We don’t know for sure who’s right or who’s wrong but one thing for sure is that either way, things are not looking good based on the data.
Politicians need to stop bickering and start working. Start acting like the government and fulfill your promises made during the election to take care of the people.
This whole “if you don’t support me I will declare an emergency so that you can’t vote down my budget” mentality needs to stop.
You need to deliver and be held accountable for your actions. This doesn’t just apply to the government. Politicians from both sides of the divide need to come together and figure this out. Now is definitely not the time to play games. Peoples’ lives are at stake.
We also need to be asking the tough questions to ensure we are always on our toes and not let our guard down.
Are we doing enough testing? Are we doing it fast enough? Do we have the equipment and the capacity to support our frontlines? What is the Home ministry doing to address all the different prison clusters?
The Health Ministry decision not to share its data with state governments is also very worrying.
Are they so confident that they know what they are doing that they can afford to turn away help? Are they not looking at different ways to enrich the data that’s available to them from multiple sources?

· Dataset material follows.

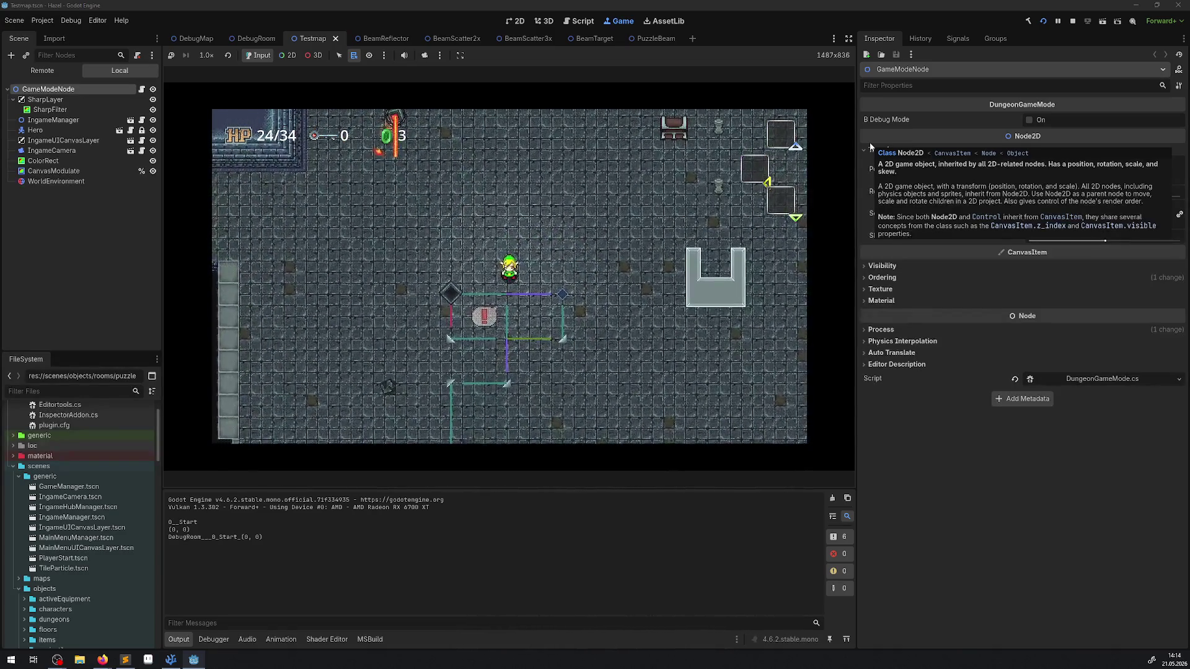
{"action": "key", "text": "Up"}
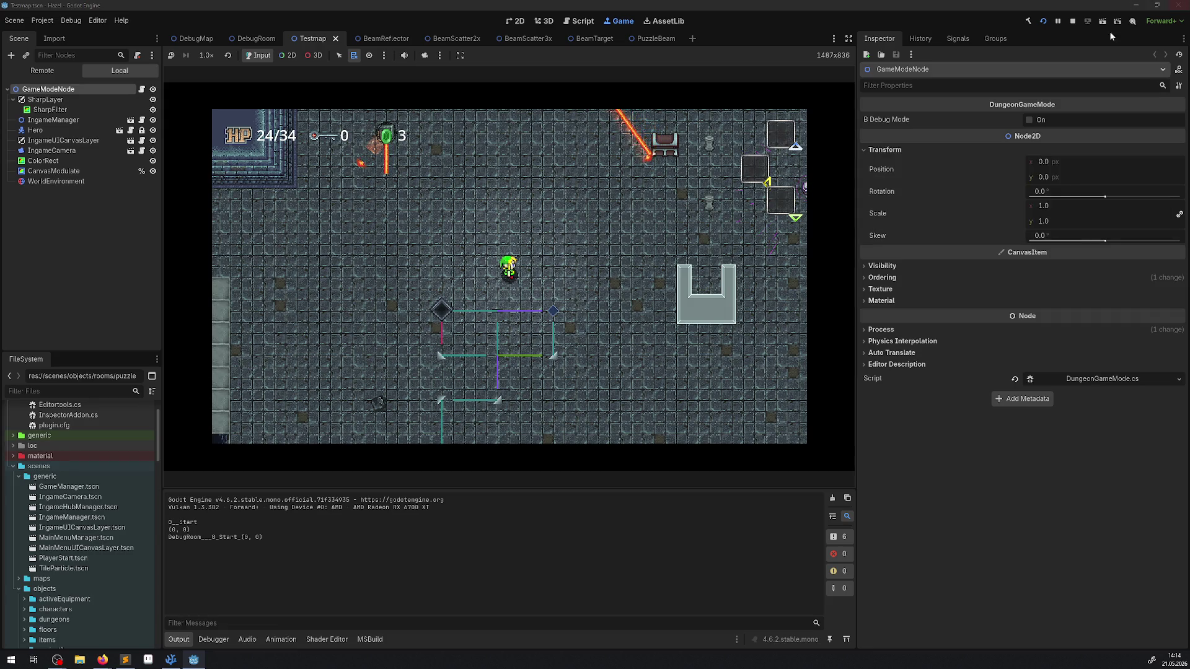
{"action": "left_click", "coordinate": [1072, 20]}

Data by itself is useless. But enriched data can help us objectively assess the situation and make the right decisions.
The people of Sabah need us and we must do everything we can to help. The federal government, the state governments, the oppositions, NGO’s, volunteers all need to come together to flatten the curve.
Migrants matter. Prisoners matter. The people of Sabah matter. Stop living in a bubble and face reality.
Prem Anand is a concerned Malaysian.